Friday, March 07, 2014

new changes to the SAT!

An ex-coworker of mine recently informed me that the SAT will be changing format, and that the changes will be rolled out in 2016. This CNN article has some specifics:

The SAT college exam will undergo sweeping changes on what's tested, how it's scored and how students can prepare, College Board President and CEO David Coleman said Wednesday.

Standardized tests have become "far too disconnected from the work of our high schools," Coleman said at an event in Austin, Texas. They're too stressful for students, too filled with mystery and "tricks" to raise scores and aren't necessarily creating more college-ready students, he said.

The SAT to be released in spring 2016 is designed to change that, he said.

The test will include three sections -- evidence-based reading and writing, math and an optional essay -- each retooled to stop students from simply filling a bubble on the test sheet.

"No longer will it be good enough to focus on tricks and trying to eliminate answer choices," Coleman said. "We are not interested in students just picking an answer, but justifying their answers."

The test will shift from its current score scale of 2400 back to 1600, with a separate score for the essay. No longer will test takers be penalized for choosing incorrect answers.

I have no idea what that last part is supposed to mean, but I welcome the shift back to a 1600 scale. Hooray for the old school! OK, well, that's not entirely true: I think I do have some notion of what the "not penalized for wrong answers" paradigm means. If it's like the AP Calculus test, the point of the new test will be more about methodology—a student's thinking process, etc.—than about final results. On the AP Calculus test, it was possible to arrive at the wrong answer but still receive credit for having used a solid method.

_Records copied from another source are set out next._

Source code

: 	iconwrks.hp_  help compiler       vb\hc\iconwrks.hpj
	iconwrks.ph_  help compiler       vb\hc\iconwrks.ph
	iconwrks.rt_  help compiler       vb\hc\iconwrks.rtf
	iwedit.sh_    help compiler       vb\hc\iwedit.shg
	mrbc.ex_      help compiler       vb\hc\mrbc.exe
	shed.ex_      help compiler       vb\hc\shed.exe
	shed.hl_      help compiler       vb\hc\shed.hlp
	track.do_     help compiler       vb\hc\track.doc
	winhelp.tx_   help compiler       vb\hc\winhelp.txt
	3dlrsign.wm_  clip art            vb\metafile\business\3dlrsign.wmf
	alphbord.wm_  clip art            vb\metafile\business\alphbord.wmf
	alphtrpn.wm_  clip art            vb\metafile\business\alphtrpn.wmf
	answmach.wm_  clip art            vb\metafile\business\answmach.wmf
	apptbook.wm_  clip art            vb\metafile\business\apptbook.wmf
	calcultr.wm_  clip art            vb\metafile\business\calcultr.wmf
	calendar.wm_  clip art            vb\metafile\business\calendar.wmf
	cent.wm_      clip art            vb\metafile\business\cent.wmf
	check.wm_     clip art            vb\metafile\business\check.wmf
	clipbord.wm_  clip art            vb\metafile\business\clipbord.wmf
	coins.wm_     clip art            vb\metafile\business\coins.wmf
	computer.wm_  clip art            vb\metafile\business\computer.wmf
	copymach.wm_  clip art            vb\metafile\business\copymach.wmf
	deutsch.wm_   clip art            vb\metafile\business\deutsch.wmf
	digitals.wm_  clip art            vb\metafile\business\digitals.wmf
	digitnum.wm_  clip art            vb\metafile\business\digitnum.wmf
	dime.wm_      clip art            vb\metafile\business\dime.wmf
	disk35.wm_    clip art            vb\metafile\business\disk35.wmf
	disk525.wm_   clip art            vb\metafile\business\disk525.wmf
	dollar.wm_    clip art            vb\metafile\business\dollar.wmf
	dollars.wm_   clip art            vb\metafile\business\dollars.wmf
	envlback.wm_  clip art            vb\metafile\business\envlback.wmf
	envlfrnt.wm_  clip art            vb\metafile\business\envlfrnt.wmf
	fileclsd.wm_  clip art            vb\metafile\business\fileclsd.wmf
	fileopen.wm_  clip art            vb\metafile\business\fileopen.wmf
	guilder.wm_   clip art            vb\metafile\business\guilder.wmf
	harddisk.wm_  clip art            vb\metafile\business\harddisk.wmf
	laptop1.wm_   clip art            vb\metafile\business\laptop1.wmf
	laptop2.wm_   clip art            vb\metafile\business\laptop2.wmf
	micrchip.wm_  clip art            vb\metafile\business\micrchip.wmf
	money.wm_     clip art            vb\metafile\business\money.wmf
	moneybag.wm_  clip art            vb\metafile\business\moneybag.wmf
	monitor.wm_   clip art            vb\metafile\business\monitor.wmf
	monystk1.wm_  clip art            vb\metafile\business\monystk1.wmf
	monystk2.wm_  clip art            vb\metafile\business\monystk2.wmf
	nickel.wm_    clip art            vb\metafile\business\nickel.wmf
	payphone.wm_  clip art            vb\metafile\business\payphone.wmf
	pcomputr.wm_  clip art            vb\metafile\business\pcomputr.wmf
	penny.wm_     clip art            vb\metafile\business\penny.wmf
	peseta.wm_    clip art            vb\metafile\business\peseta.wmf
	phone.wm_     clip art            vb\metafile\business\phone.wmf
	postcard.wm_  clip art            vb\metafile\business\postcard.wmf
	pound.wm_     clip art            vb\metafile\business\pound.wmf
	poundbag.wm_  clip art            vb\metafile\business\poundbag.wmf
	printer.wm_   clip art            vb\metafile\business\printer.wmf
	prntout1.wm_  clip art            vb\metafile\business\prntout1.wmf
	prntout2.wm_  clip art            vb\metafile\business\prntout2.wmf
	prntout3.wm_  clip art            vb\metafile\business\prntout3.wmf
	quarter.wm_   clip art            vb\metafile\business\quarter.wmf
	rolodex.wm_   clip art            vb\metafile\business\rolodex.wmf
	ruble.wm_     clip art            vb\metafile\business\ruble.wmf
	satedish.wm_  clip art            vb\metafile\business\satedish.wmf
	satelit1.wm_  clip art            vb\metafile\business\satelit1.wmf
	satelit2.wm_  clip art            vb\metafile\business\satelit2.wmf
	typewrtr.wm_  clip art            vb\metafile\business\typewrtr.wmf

As my colleague noted, this is going to mean an overhaul of all the tutoring materials at YB, my previous place of work. I wonder whether all the YB tutors will have to take the new SAT themselves so they can know what it's like from the inside.

One observation. David Coleman's remark that standardized tests have become "far too disconnected from the work of our high schools" seems to put the cart before the horse: in my opinion, it's the work of our high schools that keeps students from rising to the standards of standardized tests. Curricula keep getting dumbed down. The best example of this problem that I can think of is grammar knowledge: the current SAT is grammar-heavy, and students who have no notion of subject-verb agreement, tense control, faulty comparisons, pronoun shift, dangling/misplaced modifiers, etc., do miserably on the Writing portion of the SAT because they've been given no explicit background in grammar.

This trend away from teaching grammar as an explicit set of rules has been going on for several decades. In the language-teaching field, we see this quite clearly: grammar charts are disappearing in favor of "contextualized" utterances and vague notions like "communicative competence." The emphasis is on dialogues and on simply getting the students to talk, whether their utterances are correct or not. The very notion of correctness, any sort of correctness, seems to be going out the window. My own feeling—going back to the old school—is that teaching explicit linguistic rules provides students with the bricks and mortar they need to construct competent utterances that convey their thoughts in a clear and rational way. This in turn has the advantage of creating disciplined minds that more coolly and carefully apprehend reality, and it counteracts the tendency, in this Internet-driven age, for young minds to become unfocused and easily distracted.

The move away from the explicit teaching of grammar has been a huge mistake, and our kids are paying for it. I wonder whether the new SAT will reflect a concurrent dumbing-down of standardized tests commensurate with the continued dumbing-down of the American educational curriculum, or whether it will remain rigorous, but in a different way from what we've seen up to now.

UPDATE: The College Board website has this to say about "no penalty for wrong answers":

NO PENALTY FOR WRONG ANSWERS

The redesigned SAT will remove the penalty for wrong answers. Students will earn points for the questions they answer correctly. This move to rights-only scoring encourages students to give the best answer they have to every problem.

Not quite what I had in mind, but OK.